Nursing homes reported 1,583 new COVID-19 cases and 395 new deaths in the past week, according to data released Friday by the Illinois Department of Public Health.

A Sun-Times count of state totals stands at 2,368 deaths and 14,799 confirmed cases at long-term care facilities since the pandemic started. The figures released by the state show lower totals, however, because officials have stopped including in their public data 74 facilities that have not had a new case in the past 28 days, an IDPH spokeswoman said Friday.

Members of Chicago ADAPT, a disability rights advocacy group, called on Pritzker to evacuate nursing homes and put stronger measures in place to protect residents.

“I have been in contact with staff and other residents infected with the virus and yet I have not been tested,” said Lyndsay Sullivan, a Chicago nursing facility resident and ADAPT member. “I have not been provided adequate protective gear. I continue to have a roommate who also has not been tested.”

The group, many in wheelchairs, brought a coffin — which police seized. Officers warned demonstrators to disperse, and they did, about an hour after arriving. As they left, they chanted “we will be back.”

Chicago ADAPT urged Pritzker to declare an emergency at long-term care facilities and use the National Guard to move residents to hotels and other locations where better social distancing is possible. The group also demanded the governor limit congregate settings to one person per living unit — essentially eliminating roommates — and ensure testing for all residents and staff.

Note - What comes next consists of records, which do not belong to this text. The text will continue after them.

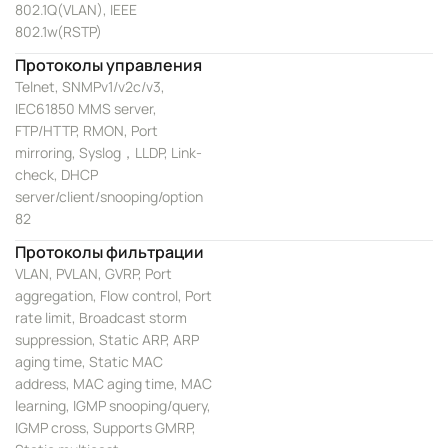
802.1Q(VLAN), IEEE
802.1w(RSTP)
Протоколы управления
Telnet, SNMPv1/v2c/v3,
IEC61850 MMS server,
FTP/HTTP, RMON, Port
mirroring, Syslog，LLDP, Link-
check, DHCP
server/client/snooping/option
82
Протоколы фильтрации
VLAN, PVLAN, GVRP, Port
aggregation, Flow control, Port
rate limit, Broadcast storm
suppression, Static ARP, ARP
aging time, Static MAC
address, MAC aging time, MAC
learning, IGMP snooping/query,
IGMP cross, Supports GMRP,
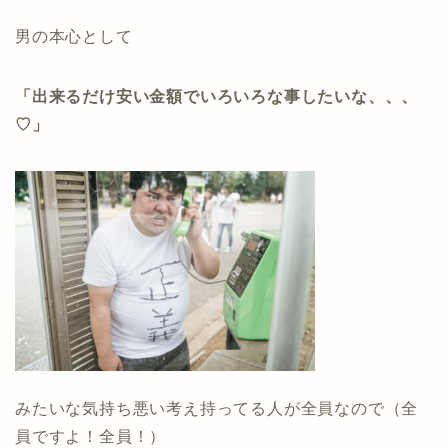
男の本心として
「出来るだけ安い金額でいろいろな事したいな、、、
♡」
みたいな気持ち悪い考え持ってる人が全員なので（全
員ですよ！全員！）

The governor’s press secretary, Jordan Abudayyeh, said in a statement that Pritzker’s administration has “always listened to advocates who come to us with serious input for discussion on how to protect our most vulnerable residents.”

“But moving medically fragile people from their homes and placing them into hotels entirely unequipped to care for them, is not something public health experts endorse. Instead, the administration has worked to scale up testing at our congregate facilities, provide PPE to employees, and train them in infection control and best practices. Families are free to move their loved ones home if they see fit,” Abudayyeh said.

Despite large increases in cases and deaths this week, the spread at long-term care facilities appears to have slowed, with 822 fewer cases and 60 fewer deaths reported in the past week than the previous one-week period.

The most new cases reported this week, 78, came at Symphony of South Shore, which now has 155 cases and 19 deaths.

Meadowbrook Manor of Bolingbrook reported the most deaths in the past week, with 12 new fatalities, now up to 38 in all — the most of any home in the state.

The facility with the most confirmed cases remains Ludeman Developmental Center in Park Forest, where 268 people have tested positive and six have died.